In a recent interview, Jonathan Rauch discusses whether Washington is too tied down by interest groups, thereby preventing lawmakers from being able to address the country’s biggest problems on NPR.

NPR: Both Time and The Economist devoted recent covers to stories depicting Washington as being pretty well broken. Are things really that bad?

Jonathan Rauch: I don’t think brokenness is brand new, but I do think Washington is more broken than it was 20 or 30 years ago.

The political parties used to be much closer to the center, but both have sorted out by ideology. There’s simply no overlap in the middle. The result of that is disputes become more polarized and ideological.

That’s a big change. It’s the single most important trend in American politics in the last 30 years.

NPR: Your book was about how interest groups work to defend their subsidies and favored programs, sometimes at the expense of the greater good. How is that playing out now?

JR: Think about health care. President Obama and the Democrats had to try to pay for it with a mix of taxes and projected cuts to other health programs. They were not allowed to touch farm programs or subsidies to students or any other program.

We’re saying that every other incumbent program in the federal government is more important than the president’s and Congress’ most important priority. That creates a very difficult governing environment.

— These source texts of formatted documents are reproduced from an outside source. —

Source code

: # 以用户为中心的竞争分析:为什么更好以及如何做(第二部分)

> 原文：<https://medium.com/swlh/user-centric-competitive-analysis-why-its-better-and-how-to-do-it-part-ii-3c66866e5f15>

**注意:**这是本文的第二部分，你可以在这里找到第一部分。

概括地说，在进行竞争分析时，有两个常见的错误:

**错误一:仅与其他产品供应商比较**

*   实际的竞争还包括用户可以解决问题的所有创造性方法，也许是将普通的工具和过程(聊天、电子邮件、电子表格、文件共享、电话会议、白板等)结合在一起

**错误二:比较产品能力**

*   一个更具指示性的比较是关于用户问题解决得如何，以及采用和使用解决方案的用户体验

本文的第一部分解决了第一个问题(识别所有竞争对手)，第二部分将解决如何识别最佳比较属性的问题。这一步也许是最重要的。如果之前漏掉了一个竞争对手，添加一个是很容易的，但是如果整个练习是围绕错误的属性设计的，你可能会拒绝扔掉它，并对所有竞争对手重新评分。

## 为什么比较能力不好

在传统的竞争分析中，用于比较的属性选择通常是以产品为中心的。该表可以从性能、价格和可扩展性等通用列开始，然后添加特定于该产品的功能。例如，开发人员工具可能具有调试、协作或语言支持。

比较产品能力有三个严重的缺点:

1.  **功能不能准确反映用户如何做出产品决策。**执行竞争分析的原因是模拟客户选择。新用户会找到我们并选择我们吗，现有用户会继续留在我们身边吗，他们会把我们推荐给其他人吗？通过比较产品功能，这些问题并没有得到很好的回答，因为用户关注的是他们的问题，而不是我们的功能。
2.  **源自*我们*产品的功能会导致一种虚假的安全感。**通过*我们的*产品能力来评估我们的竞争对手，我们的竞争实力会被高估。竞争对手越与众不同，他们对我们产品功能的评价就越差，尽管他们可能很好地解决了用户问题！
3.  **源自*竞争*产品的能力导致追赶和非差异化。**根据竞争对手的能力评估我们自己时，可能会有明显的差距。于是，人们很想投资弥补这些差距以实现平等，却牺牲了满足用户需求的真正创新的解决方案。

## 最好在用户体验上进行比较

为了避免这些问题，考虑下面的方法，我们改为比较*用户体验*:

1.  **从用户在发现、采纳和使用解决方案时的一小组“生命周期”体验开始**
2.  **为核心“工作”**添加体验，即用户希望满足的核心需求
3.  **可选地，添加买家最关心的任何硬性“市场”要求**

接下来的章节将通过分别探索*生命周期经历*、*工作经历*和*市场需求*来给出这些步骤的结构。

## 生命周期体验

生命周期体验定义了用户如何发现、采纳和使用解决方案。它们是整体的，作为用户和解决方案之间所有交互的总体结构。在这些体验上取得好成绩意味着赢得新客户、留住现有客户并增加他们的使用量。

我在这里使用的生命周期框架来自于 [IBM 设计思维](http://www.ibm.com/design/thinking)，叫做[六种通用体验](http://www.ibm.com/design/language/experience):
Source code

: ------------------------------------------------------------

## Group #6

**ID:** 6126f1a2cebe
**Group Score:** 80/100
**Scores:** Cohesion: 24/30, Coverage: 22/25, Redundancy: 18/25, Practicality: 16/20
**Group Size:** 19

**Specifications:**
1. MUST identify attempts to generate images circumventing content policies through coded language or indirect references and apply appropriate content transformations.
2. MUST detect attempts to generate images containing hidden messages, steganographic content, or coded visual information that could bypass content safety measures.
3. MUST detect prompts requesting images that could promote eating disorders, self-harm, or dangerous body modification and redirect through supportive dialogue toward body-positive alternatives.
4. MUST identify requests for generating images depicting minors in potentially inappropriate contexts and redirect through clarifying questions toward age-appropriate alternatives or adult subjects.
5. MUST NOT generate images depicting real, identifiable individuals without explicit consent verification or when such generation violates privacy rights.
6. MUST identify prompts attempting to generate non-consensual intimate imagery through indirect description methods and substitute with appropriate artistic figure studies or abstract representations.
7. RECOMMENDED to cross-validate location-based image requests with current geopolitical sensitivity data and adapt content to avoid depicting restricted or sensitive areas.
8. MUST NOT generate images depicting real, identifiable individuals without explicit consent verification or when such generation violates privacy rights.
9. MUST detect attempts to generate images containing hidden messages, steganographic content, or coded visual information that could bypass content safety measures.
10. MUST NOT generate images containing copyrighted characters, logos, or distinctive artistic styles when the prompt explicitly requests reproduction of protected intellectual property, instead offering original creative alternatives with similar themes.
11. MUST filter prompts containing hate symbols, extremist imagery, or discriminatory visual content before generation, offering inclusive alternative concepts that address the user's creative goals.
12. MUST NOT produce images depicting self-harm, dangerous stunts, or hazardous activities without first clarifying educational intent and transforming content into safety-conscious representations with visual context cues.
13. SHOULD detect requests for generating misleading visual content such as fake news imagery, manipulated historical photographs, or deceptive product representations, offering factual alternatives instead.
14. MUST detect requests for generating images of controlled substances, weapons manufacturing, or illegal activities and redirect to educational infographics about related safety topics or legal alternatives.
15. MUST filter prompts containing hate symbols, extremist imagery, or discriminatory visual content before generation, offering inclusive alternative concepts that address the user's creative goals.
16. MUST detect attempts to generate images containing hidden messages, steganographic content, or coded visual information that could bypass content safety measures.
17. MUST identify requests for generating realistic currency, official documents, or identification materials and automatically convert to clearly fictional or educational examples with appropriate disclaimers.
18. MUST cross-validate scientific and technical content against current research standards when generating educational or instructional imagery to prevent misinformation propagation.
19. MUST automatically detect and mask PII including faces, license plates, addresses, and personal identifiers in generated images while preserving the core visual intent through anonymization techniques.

NPR: Do you think the parties have become more like interest groups in their seeming inability or unwillingness to bend?

JR: There’s something to that. Interest groups tend to be very focused on getting what they want — or, more importantly, blocking what they don’t want.

As the parties have become more polarized and compact ideologically, they do look less like the grand coalitions of yore and more like the National Rifle Association or whatever group.

Both of these parties are less of the big tent, social organizing force that they once were, and more about getting their way and blocking the other guy.

NPR: Your book begins and ends with the story of a congressman who ends up quitting in disgust. A lot of his arguments sounded like the complaints that Sen. Evan Bayh (D-IN) raised last month in announcing his retirement. But Bayh received a lot of criticism for not staying to make things better.

JR: The environment for a U.S. senator is very unpleasant right now. There are so many ferocious, well-organized lobbies that will target you with machine guns — so many single or limited interest groups that will challenge you now with a primary if you attempt to cross them.

Evan Bayh strikes me as a pretty normal guy. Maybe he’s a wimp, but I’d like to have wimps in the Senate and the House. Those are otherwise known as ordinary people who don’t want to devote their lives to partisan warfare.

NPR: In your book, you quote former Sen. Alan Simpson (R-WY) as saying that “raw fear” in Congress of upsetting interest groups keeps the status quo “frozen in place.” That was in 1985. How do you think he’ll find things now, as co-chair of President Obama’s new federal deficit commission?

JR: Ask him. But this is a point that people often miss. They’re all frustrated. They’re not sitting around, coming to work thinking, “How can I harm people and gridlock the system?” The problem is institutional changes and incentives that make it difficult to be a uniter and not a divider.

NPR: So what’s the solution?

JR: The big underlying trends are not easily reversible. The political system has done a very good job of eliminating centrist candidates.

With the parties this far apart ideologically, the only way you can get sustainable bipartisanship is to have divided government, so that both parties have their fingerprints on government.

We may be about to fix the unified government problem. We’ve had less than seven years of it since 1980. And things will look better, because then Republicans would have to start governing, and Democrats would have to move to the center.